• Exercise prompt:
Nothing but the lines from the one with "Einem Endprodukt." through the end of the listing should be reproduced, each exactly and with pictures omitted.

• Data shown:
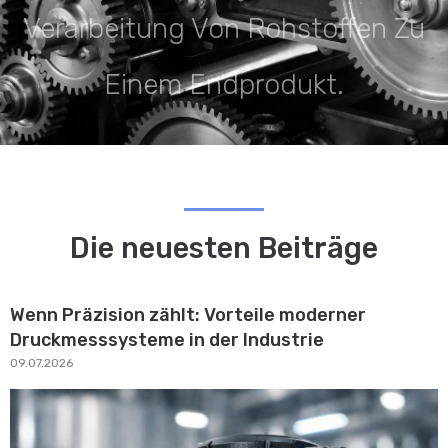
Verarbeitung Von Rohstoffen Zu
Einem Endprodukt.
Die neuesten Beiträge
Wenn Präzision zählt: Vorteile moderner
Druckmesssysteme in der Industrie
09.07.2026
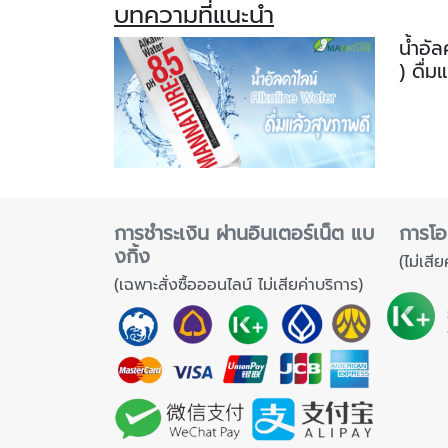
บทความที่แนะนำ
น้ำอั
) ดื่ม
การชำระเงิน ผ่านอินเตอร์เน็ต แบ
การโอ
งกิ้ง
(ไม่เสีย
(เฉพาะสั่งซื้อออนไลน์ ไม่เสียค่าบริการ)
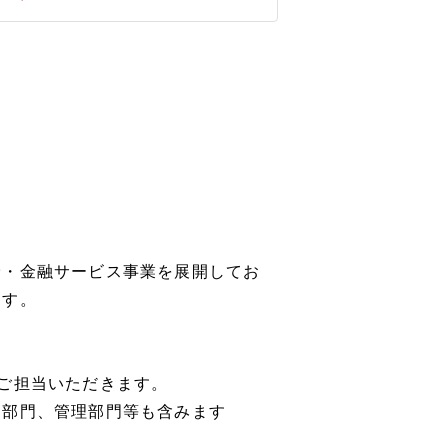
険・金融サービス事業を展開してお
ます。
ご担当いただきます。
用部門、管理部門等も含みます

• Completed task:
Einem Endprodukt.
Die neuesten Beiträge
Wenn Präzision zählt: Vorteile moderner
Druckmesssysteme in der Industrie
09.07.2026
บทความที่แนะนำ
น้ำอั
) ดื่ม
การชำระเงิน ผ่านอินเตอร์เน็ต แบ
การโอ
งกิ้ง
(ไม่เสีย
(เฉพาะสั่งซื้อออนไลน์ ไม่เสียค่าบริการ)
険・金融サービス事業を展開してお
ます。
ご担当いただきます。
用部門、管理部門等も含みます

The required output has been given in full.